A título de exemplo, nas escolas de Odivelas, uma criança ou jovem não pode livremente optar por uma refeição vegetariana, uma vez que esta se encontra no grupo das dietas específicas e obriga ao preenchimento de um formulário próprio. Após cumprir esse caminho burocrático, o/a aluno/a não pode alternar a refeição vegetariana com as constantes do menu geral, conforme informa o sítio oficial da Câmara Municipal. Na última sessão da Assembleia Municipal, a bancada do Bloco de Esquerda tentou alterar esta realidade, mas a maioria PS opôs-se a passagem das ementas vegetarianas para os menus gerais, mesmo que obrigando a reserva prévia por forma a evitar desperdícios de alimentos.

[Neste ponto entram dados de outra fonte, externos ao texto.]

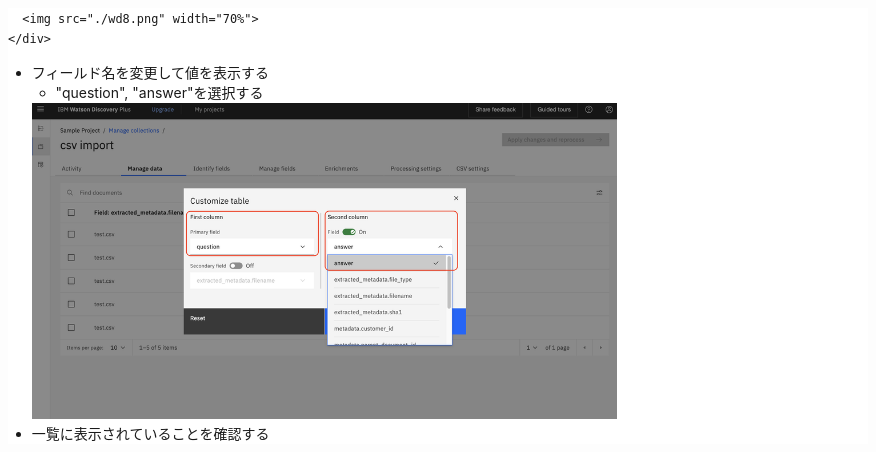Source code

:       <img src="./wd8.png" width="70%">
    </div>
  * フィールド名を変更して値を表示する
    * "question", "answer"を選択する
    <div>
      <img src="./wd9.png" width="70%">
    </div>
  * 一覧に表示されていることを確認する
    <div>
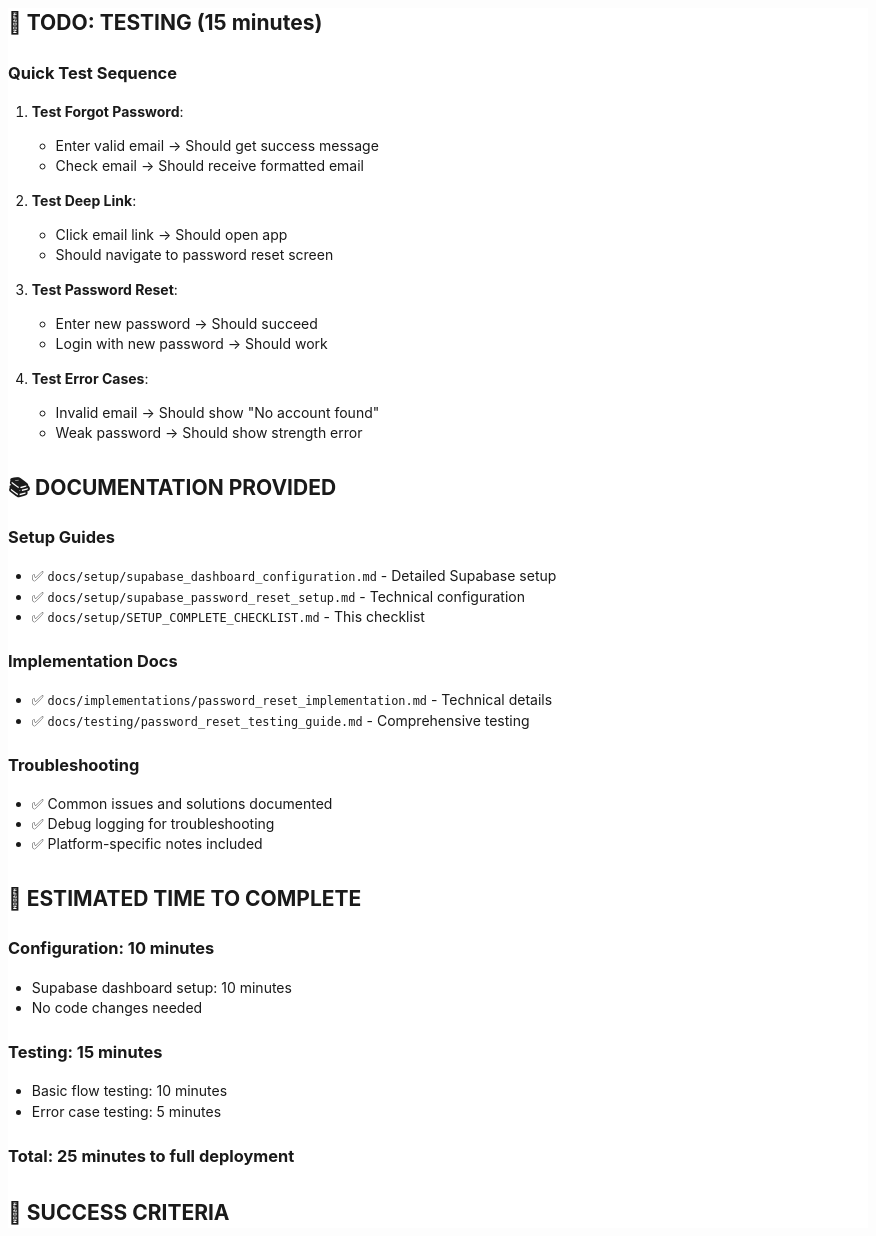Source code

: ## 🧪 **TODO: TESTING (15 minutes)**

### **Quick Test Sequence**
1. **Test Forgot Password**:
   - Enter valid email → Should get success message
   - Check email → Should receive formatted email

2. **Test Deep Link**:
   - Click email link → Should open app
   - Should navigate to password reset screen

3. **Test Password Reset**:
   - Enter new password → Should succeed
   - Login with new password → Should work

4. **Test Error Cases**:
   - Invalid email → Should show "No account found"
   - Weak password → Should show strength error

## 📚 **DOCUMENTATION PROVIDED**

### **Setup Guides**
- ✅ `docs/setup/supabase_dashboard_configuration.md` - Detailed Supabase setup
- ✅ `docs/setup/supabase_password_reset_setup.md` - Technical configuration
- ✅ `docs/setup/SETUP_COMPLETE_CHECKLIST.md` - This checklist

### **Implementation Docs**
- ✅ `docs/implementations/password_reset_implementation.md` - Technical details
- ✅ `docs/testing/password_reset_testing_guide.md` - Comprehensive testing

### **Troubleshooting**
- ✅ Common issues and solutions documented
- ✅ Debug logging for troubleshooting
- ✅ Platform-specific notes included

## 🚀 **ESTIMATED TIME TO COMPLETE**

### **Configuration**: 10 minutes
- Supabase dashboard setup: 10 minutes
- No code changes needed

### **Testing**: 15 minutes
- Basic flow testing: 10 minutes
- Error case testing: 5 minutes

### **Total**: 25 minutes to full deployment

## 🎯 **SUCCESS CRITERIA**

A qualidade das refeições escolares, assegurando respostas adequadas e diversificadas, tem que ser um objetivo central do serviço público de educação, tanto pelos efeitos na saúde das crianças e jovens, como pelo papel formativo que podem desempenhar. Para tal, para lá de dotar todas as escolas de infraestruturas adequadas, é necessário romper com o paradigma da entrega da gestão das refeições escolares a empresas privadas. A titularidade pública dos recursos humanos e financeiros ligados às refeições escolares é a melhor forma de assegurar uma gestão transparente desses meios, permitindo uma resposta com mais qualidade e mais adequada às necessidades concretas das e dos alunos.